By TimC On 2017.02.18 08:55
God bless you Elaine. You are a very strong person. Not many care givers could do what you are doing without more support. My father (Marine, Principal, Minister, awesome husband and father) passed away on October 8 from DLB. His mother passed away with PDD about 25 years earlier. I'm responding because your husband shares many of dad's symptoms and had a similar positive response to Nuplazid. (Like your husband) Dad's RBD and frightening night time dreams were eliminated after starting Nuplazid. (Also, Like your husband) dad continued to have day time hallucinations which were not unpleasant (children and animals in room, etc). Dad was taking two 25/100 Sinemet pills every 4 hrs and one of those with an extended release tablet at bed time. One night we forgot his Sinemet (found the tabs on the night stand the next morning). We noticed that dad didn't have tremors. We decided to experiment and not give him Sinemet until the tremors returned. He drank his morning coffee without spilling a drop and that was the last time that he took Sinemet. When we stopped giving dad the Sinemet, his day time hallucinations stopped. In fact once the Sinemet was out, Nuplazid eliminated all of dad's psychosis symptoms. I know that medication adjustments are frightening to make because LBD patients can have crazy responses, but you may want to talk to your neurologist about trying to step down the Sinemet. I do know of one other patient that was able to eliminate Sinemet after starting Nuplazid. You also mentioned: "Sometimes he is doing great and then he will get into an off time when he can't think or function. This happens so fast that it catches him off guard and he falls." This may be related to low blood pressure which is also a symptom of LBD. Northera (4 small tablets along with a big glass of water - 3 times a day, url below) helped dad and may have prevented a broken hip by preventing falls. My prayers are with you. https://www.northera.com/neurogenic-orthostatic-hypotension-treatment

By TimC On 2017.02.18 11:43
Elaine, I wanted to add one thing. Over-the-counter melatonin may help with night time sleep. Dad started with 3 mg. It helped him sleep early in the disease. About 6 weeks prior to the start of Nuplazid, dad was up 8-10 times at night again. We increased the melatonin to 5 mg and then to 6 mg. There was no improvement with those increases. We started Nuplazid and dad began sleeping through most of the night again (waking only once and occasionally twice to go to the bathroom). We maintained the 6 mg of melatonin, so I don't know if Nuplazid alone would have corrected the sleep issues (with LBD - who wants to mess with something that is working). You may want to try adding melatonin. http://www.webmd.com/sleep-disorders/tc/melatonin-overview#1

By Elaine7 On 2017.02.18 21:10
Wow, eliminating the Sinemet and the affect it had on your dad is interesting. My DH/PWP doesn't have tremors, but getting rid of the daytime hallucinations would be nice. My DH is taking Rytary instead of Sinemet now except he does take 2 ER 50/200 Sinemet at 7:30pm. It took about 3 months to get the Rytary dosage right, so we may need to lower it again later.

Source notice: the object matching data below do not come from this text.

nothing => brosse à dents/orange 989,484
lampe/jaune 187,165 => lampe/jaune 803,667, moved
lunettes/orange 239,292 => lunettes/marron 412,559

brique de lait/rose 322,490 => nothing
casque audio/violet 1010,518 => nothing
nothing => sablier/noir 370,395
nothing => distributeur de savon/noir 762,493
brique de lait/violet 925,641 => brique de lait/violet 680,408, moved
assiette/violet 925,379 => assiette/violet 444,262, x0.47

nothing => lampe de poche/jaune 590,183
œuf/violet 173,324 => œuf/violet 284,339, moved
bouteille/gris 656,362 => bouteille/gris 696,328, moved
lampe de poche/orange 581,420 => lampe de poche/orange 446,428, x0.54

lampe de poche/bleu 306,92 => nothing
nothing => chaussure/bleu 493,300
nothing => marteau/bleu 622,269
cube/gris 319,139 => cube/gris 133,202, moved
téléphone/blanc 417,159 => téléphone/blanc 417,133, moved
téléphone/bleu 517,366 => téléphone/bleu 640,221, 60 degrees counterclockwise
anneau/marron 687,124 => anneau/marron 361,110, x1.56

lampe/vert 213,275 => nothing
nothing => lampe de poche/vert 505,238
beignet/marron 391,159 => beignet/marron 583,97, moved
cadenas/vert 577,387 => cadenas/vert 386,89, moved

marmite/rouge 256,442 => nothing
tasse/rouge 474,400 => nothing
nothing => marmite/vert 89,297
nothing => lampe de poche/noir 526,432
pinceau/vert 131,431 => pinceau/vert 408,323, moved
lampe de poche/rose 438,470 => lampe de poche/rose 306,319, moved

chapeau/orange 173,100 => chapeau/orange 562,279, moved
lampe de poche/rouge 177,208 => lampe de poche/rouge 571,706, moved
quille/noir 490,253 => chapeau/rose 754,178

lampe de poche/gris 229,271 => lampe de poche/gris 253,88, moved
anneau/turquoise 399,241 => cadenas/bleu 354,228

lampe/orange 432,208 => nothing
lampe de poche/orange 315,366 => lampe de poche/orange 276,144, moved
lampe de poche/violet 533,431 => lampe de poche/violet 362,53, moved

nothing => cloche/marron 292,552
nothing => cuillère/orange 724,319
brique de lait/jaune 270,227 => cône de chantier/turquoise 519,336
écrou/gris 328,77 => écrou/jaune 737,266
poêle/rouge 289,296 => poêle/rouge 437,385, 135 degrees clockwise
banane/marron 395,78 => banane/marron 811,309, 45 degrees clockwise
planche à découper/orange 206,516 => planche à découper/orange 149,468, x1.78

My DH used to take blood pressure medication, but was taken off of it in the hospital 2 years ago. They do check his sitting and standing blood pressure when he sees his MDS every 6 months. They just recommend that he stay hydrated at this point, because his blood pressure does well there. But thanks for mentioning that too. I will keep that in mind, because we may need to add that med in the future.

Right now my DH takes 12 pills at 9:00 pm, so I wouldn't add anything without checking with the doctors. But again I appreciate your input so I can keep this in mind as time goes on, and things change again.